● The task:
Scan the data below and copy each line where "something" occurs.

● Data shown:
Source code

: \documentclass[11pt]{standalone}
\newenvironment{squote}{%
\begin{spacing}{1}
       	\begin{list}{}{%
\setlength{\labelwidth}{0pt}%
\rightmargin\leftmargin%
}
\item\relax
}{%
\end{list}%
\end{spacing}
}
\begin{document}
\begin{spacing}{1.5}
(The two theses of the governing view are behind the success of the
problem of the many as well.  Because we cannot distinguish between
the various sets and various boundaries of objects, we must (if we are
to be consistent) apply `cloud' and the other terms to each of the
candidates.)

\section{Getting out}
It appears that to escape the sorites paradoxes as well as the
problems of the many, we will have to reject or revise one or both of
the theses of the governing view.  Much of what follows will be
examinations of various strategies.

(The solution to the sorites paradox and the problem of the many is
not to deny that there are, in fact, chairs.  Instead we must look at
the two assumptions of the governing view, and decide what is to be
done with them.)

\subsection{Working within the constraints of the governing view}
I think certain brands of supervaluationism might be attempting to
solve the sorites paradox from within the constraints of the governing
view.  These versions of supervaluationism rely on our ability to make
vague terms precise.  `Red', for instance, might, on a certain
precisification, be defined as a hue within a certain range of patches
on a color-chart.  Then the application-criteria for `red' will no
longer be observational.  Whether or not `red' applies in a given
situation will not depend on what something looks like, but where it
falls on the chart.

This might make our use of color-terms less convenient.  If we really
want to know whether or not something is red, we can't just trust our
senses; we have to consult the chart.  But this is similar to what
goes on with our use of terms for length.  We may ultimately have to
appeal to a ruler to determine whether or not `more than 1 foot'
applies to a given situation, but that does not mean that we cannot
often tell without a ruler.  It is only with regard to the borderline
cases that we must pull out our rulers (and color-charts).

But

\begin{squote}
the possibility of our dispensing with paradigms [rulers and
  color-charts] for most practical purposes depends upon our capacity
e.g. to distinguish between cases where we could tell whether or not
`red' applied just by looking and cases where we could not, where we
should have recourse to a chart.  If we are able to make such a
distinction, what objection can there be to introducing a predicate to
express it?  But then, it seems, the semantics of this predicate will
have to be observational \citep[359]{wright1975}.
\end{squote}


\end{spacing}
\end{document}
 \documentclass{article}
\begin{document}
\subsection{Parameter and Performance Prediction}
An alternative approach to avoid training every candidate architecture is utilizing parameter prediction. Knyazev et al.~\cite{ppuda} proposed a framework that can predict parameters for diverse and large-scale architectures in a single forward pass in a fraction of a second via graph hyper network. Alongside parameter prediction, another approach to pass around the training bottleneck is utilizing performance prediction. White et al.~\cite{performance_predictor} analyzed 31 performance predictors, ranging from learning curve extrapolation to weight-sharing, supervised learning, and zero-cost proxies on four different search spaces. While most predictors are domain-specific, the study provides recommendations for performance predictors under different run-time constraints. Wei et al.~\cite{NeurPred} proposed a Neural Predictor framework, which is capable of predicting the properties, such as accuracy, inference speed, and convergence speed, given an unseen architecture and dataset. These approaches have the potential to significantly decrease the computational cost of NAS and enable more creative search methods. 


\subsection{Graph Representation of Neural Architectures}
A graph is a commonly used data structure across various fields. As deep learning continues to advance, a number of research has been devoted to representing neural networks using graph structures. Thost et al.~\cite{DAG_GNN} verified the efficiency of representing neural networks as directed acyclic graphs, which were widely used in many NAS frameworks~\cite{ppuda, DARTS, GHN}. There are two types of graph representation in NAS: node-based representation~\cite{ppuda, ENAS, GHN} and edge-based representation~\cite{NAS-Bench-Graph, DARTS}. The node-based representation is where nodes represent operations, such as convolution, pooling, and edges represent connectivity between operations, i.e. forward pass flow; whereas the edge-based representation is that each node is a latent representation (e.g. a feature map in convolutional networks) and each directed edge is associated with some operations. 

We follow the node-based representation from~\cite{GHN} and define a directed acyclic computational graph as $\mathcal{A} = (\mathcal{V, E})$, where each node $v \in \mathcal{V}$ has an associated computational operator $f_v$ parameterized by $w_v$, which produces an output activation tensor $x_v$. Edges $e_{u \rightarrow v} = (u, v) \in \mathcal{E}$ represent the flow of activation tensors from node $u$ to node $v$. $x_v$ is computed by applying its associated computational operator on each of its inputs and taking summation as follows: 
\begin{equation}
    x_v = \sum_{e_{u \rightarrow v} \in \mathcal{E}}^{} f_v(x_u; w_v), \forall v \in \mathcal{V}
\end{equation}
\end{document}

● Your response:
situation will not depend on what something looks like, but where it
want to know whether or not something is red, we can't just trust our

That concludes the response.